» **Selected extract**
++++++

# Creating DataFrames

In [1]:
import pandas as pd

This is the `DataFrame()` constructor, the keyword arguments are `data`, `index`, `columns`, `dtype`, and `copy`:

In [26]:
pd.DataFrame()

`data` - can be a `NumPy` array, it could be an iterable object, a dictionary, pr another `DataFrame`. And the dictionary object, if it’s passed in, can contain other `Series` objects or arrays or list-like objects.

`index` - index object, or it can be another array-like object. If none is passed in, then it’s going to default to a `RangeIndex`, and so basically these are going to be indexed using integers.

`column` - the names that you pass in will determine the order of the columns. And again, the default here will be a `RangeIndex` if you don’t pass in column names.

`dtype` - if you want to enforce certain data types, you can go ahead and do that. 

`copy` - if you pass in a `DataFrame` or a `NumPy` array in your data, then any changes that you make to the `NumPy` array or the `DataFrame` will affect the `DataFrame` that you’re constructing and vice versa. To a construct a data-independent `DataFrame`, change the `copy` value to `True`. 

In [4]:
import numpy as np

In [5]:
d = {'x': [1,2,3], 'y': np.array([2,4,8]), 'z': 100}

In [6]:
pd.DataFrame(d)

++++++

» **Data shown**
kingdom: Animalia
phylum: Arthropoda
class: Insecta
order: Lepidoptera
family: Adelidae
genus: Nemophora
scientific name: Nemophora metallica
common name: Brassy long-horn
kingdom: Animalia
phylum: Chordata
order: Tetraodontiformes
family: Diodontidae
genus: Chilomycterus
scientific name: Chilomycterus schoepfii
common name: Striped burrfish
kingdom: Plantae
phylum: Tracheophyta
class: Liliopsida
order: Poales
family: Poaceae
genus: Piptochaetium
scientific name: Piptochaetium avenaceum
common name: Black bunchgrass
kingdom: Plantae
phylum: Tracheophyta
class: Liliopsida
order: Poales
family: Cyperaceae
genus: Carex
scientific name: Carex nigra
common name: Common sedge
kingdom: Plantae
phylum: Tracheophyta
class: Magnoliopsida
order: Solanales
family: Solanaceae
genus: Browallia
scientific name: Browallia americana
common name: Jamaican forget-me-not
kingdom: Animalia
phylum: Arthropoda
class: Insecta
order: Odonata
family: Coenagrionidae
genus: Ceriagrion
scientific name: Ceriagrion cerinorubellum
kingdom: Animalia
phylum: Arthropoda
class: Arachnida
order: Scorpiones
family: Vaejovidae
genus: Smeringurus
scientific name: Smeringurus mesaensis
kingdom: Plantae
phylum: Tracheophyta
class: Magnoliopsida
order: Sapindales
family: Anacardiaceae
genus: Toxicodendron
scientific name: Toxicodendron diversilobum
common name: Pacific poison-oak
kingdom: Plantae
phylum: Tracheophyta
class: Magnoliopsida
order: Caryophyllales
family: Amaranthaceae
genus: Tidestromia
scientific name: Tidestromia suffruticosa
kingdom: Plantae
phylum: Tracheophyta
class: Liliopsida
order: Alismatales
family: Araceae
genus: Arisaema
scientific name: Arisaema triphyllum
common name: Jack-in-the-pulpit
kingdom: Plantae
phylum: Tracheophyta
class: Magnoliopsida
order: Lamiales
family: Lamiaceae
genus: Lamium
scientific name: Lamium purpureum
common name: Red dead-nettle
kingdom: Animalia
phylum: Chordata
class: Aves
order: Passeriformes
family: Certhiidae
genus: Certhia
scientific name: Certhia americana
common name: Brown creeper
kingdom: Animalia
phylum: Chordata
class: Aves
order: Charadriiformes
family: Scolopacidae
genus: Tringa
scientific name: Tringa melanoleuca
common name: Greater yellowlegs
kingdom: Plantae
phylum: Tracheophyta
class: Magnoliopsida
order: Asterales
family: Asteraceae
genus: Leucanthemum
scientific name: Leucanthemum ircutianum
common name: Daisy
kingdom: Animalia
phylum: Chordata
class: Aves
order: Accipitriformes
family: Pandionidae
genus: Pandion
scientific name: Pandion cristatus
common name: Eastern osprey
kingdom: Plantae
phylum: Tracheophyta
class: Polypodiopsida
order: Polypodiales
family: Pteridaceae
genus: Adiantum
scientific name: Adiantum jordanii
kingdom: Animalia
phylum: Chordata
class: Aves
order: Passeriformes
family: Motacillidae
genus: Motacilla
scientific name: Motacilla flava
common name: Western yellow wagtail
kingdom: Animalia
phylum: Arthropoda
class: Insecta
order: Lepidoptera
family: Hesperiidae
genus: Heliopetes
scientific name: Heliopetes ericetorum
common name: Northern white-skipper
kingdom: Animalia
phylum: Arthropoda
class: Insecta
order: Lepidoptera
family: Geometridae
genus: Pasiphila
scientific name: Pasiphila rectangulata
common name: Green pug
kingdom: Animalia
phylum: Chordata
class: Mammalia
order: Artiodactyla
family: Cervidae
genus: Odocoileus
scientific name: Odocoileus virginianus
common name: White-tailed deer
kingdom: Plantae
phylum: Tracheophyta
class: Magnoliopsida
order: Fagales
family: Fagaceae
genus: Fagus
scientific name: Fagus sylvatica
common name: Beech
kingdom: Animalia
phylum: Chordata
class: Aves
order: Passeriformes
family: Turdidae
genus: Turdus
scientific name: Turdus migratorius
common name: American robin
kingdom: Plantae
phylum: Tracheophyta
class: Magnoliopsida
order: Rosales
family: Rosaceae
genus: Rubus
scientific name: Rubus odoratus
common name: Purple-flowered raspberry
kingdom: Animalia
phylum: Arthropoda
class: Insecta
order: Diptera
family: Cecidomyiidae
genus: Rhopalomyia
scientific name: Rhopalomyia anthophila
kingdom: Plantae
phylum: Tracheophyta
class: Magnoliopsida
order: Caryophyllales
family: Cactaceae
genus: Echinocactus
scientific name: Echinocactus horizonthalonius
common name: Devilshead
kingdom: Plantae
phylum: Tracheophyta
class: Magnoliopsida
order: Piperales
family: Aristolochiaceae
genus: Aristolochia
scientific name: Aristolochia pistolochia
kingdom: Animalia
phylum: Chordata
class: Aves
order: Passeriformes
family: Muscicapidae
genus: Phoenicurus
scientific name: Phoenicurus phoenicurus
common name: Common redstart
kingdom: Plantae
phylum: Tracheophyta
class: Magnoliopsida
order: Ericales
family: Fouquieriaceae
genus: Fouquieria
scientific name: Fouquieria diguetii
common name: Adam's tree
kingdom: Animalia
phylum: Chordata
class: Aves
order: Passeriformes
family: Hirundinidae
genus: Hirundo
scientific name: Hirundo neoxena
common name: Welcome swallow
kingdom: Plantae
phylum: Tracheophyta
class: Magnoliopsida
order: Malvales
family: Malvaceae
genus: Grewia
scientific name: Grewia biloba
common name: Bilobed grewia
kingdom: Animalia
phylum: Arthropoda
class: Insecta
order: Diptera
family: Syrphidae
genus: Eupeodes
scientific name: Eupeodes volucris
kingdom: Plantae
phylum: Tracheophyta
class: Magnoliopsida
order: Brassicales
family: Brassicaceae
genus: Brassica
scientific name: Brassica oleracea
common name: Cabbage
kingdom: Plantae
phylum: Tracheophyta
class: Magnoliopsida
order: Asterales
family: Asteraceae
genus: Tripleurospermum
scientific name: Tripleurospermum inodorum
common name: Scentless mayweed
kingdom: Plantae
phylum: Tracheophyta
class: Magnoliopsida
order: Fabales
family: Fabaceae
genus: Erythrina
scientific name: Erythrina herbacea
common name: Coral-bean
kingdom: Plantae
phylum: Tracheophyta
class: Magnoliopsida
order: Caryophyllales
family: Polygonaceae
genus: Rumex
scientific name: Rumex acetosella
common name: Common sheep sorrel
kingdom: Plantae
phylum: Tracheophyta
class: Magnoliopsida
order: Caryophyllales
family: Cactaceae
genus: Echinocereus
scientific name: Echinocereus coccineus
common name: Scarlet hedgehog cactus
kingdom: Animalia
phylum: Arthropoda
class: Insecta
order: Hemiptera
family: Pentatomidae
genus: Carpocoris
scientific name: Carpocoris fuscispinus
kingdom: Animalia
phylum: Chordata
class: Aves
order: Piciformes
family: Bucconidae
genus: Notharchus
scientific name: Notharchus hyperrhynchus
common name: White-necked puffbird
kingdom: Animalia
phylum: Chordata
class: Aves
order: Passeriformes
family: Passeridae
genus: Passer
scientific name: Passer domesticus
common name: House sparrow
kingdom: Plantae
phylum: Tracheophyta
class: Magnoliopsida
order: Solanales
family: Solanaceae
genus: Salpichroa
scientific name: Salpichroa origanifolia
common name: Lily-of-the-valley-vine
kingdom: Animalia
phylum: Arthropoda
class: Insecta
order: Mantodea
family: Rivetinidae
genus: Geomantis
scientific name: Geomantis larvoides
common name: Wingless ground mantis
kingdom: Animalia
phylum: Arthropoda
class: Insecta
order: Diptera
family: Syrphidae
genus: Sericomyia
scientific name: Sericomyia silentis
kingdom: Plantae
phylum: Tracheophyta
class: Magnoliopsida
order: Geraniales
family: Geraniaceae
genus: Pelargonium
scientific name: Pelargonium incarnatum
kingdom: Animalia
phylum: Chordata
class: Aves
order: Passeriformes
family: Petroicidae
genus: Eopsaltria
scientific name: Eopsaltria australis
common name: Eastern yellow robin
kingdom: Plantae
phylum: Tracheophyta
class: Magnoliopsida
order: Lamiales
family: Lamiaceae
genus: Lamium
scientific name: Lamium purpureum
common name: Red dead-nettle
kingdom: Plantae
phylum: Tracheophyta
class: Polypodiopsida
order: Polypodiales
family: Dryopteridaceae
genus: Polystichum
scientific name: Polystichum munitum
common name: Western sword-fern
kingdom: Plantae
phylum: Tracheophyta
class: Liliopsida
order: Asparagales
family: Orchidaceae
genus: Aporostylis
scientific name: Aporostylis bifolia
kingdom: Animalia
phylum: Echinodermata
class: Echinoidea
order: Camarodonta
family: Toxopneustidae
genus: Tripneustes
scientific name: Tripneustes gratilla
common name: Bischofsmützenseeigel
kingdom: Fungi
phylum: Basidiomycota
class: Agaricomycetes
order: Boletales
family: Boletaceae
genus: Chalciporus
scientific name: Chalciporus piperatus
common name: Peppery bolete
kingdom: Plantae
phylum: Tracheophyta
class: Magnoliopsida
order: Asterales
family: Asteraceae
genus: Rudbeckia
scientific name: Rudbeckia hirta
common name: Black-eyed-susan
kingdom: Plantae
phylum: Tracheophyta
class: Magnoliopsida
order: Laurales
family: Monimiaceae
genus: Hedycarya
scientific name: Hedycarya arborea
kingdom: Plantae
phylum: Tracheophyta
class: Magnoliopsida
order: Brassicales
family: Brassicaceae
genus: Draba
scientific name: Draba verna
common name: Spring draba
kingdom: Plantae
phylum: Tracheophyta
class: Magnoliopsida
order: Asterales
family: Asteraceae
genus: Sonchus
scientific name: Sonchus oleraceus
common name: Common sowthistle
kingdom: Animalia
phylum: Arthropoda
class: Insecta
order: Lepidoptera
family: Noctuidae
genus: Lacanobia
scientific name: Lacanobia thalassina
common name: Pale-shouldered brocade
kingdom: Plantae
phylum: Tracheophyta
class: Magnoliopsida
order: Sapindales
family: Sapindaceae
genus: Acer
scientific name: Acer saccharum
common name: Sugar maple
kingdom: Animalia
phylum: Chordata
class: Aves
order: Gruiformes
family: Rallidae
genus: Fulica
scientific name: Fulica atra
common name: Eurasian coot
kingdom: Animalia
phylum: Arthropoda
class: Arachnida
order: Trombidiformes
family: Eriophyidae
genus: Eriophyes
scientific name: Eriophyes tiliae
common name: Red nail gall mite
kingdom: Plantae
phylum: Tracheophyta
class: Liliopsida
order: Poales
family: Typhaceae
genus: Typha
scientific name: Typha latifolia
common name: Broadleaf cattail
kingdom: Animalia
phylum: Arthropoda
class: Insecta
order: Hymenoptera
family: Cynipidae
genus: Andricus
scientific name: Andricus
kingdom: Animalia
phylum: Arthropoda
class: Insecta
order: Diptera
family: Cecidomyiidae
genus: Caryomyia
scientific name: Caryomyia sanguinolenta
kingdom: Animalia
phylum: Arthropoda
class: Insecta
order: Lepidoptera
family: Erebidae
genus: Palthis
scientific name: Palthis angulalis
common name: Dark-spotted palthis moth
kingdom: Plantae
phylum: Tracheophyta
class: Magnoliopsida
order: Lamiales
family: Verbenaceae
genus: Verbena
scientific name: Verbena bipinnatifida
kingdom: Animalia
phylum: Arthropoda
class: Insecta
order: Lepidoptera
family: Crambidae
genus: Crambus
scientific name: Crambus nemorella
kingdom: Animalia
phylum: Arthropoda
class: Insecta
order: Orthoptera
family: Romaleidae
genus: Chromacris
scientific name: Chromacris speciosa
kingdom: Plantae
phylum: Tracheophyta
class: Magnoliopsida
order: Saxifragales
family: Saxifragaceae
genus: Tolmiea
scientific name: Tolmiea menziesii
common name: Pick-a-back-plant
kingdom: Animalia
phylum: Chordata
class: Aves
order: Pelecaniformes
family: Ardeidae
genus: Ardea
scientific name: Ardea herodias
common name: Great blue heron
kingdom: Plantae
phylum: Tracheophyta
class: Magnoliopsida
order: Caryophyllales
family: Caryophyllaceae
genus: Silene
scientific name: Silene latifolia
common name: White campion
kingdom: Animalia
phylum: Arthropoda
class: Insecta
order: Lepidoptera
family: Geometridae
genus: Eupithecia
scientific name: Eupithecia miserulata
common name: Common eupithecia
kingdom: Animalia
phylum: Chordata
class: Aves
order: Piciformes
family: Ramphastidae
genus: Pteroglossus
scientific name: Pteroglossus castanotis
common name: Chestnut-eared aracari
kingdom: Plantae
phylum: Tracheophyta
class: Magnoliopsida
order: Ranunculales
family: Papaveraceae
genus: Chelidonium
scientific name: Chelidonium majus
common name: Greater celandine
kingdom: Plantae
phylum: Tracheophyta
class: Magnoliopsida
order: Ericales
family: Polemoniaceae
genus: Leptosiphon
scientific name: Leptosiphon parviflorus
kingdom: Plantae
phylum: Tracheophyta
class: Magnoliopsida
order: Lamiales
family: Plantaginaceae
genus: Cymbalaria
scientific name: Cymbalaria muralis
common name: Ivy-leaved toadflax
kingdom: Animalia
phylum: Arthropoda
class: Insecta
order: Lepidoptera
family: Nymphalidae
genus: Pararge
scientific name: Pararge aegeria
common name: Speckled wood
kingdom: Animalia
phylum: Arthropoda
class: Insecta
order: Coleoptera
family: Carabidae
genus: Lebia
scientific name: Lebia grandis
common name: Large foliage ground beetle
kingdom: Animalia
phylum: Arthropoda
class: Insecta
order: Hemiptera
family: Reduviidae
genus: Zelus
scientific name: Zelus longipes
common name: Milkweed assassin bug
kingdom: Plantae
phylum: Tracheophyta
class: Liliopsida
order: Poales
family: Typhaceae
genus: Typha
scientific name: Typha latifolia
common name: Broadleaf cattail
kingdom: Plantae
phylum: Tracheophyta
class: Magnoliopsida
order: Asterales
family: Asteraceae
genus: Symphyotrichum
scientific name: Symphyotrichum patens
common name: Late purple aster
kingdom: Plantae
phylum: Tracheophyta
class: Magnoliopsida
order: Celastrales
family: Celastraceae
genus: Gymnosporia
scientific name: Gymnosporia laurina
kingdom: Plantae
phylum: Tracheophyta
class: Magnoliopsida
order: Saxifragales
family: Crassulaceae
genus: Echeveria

++++++

» **What to do**
a – In the records, rewrite the part that opens with the line containing "common name: Striped burrfish" and closes with the line containing "scientific name: Carex nigra". Replace "family" with "family name", leave everything else unchanged, and give only those lines.
b – Carry on the pandas tutorial on creating DataFrames from the point where it stops.

» **Solved problems**
a –
common name: Striped burrfish
kingdom: Plantae
phylum: Tracheophyta
class: Liliopsida
order: Poales
family name: Poaceae
genus: Piptochaetium
scientific name: Piptochaetium avenaceum
common name: Black bunchgrass
kingdom: Plantae
phylum: Tracheophyta
class: Liliopsida
order: Poales
family name: Cyperaceae
genus: Carex
scientific name: Carex nigra

b –
Unnamed: 0,x,y,z
0,1,2,100
1,2,4,100
2,3,8,100


If we don’t pass in any values for the keyword arguments `index` and `columns`, the keys of the dictionary are going to act as the labels for the columns and then the default indices `0`, `1`, `2` will be used for the row labels.

In [7]:
pd.DataFrame(d, index=[100, 200, 300], columns=['z', 'y', 'x'])

Unnamed: 0,z,y,x
100,100,2,1
200,100,4,2
300,100,8,3


Notice that for the `z` column, the value of `100` was repeated for every cell in that column.

Let’s suppose, instead, that the data that you get is a list of dictionaries. What we get is a list of dictionaries, and each of the dictionaries contain the same keys:

In [8]:
lst = [{"x": 1, "y": 2, "z": 100},
       {"x": 2, "y": 4, "z": 100},
       {"x": 3, "y": 8, "z": 100}]

pd.DataFrame(lst)


Unnamed: 0,x,y,z
0,1,2,100
1,2,4,100
2,3,8,100


If we wanted the index to be labeled by the letters '`a`', '`b`', and '`c`', we would just pass those in:

In [9]:
pd.DataFrame(lst, index=['a', 'b', 'c'])

Unnamed: 0,x,y,z
a,1,2,100
b,2,4,100
c,3,8,100


You can also use a list or a nested list of the data:

In [10]:
lst2 = [[1, 2, 100],
        [2, 4, 100],
        [3, 8, 100]]

pd.DataFrame(lst2)

Unnamed: 0,0,1,2
0,1,2,100
1,2,4,100
2,3,8,100


We see that the row `1, 2, 100` is the data that we passed in as the first list, and so on. You can give the columns more descriptive label names. We’ll just pass in `['x', 'y', 'z']`. And again, you can pass in the index if you don’t want the default values from `0` to the number of rows. 

In [11]:
pd.DataFrame(lst2, columns=['x', 'y', 'z'])

Unnamed: 0,x,y,z
0,1,2,100
1,2,4,100
2,3,8,100


Let’s suppose your data is stored in a `NumPy` array.

In [27]:
arr = np.array([[1, 2, 100],
        [2, 4, 100],
        [3, 8, 100]])

df_ = pd.DataFrame(arr, columns=['x', 'y', 'z'])

In [28]:
df_

Unnamed: 0,x,y,z
0,1,2,100
1,2,4,100
2,3,8,100


In [29]:
arr[1,1] = 33


In [30]:
df_

Unnamed: 0,x,y,z
0,1,2,100
1,2,33,100
2,3,8,100


Because the data that we passed in is a `NumPy` array, if we change a value in the `NumPy` array, the corresponding entry also changes to 33.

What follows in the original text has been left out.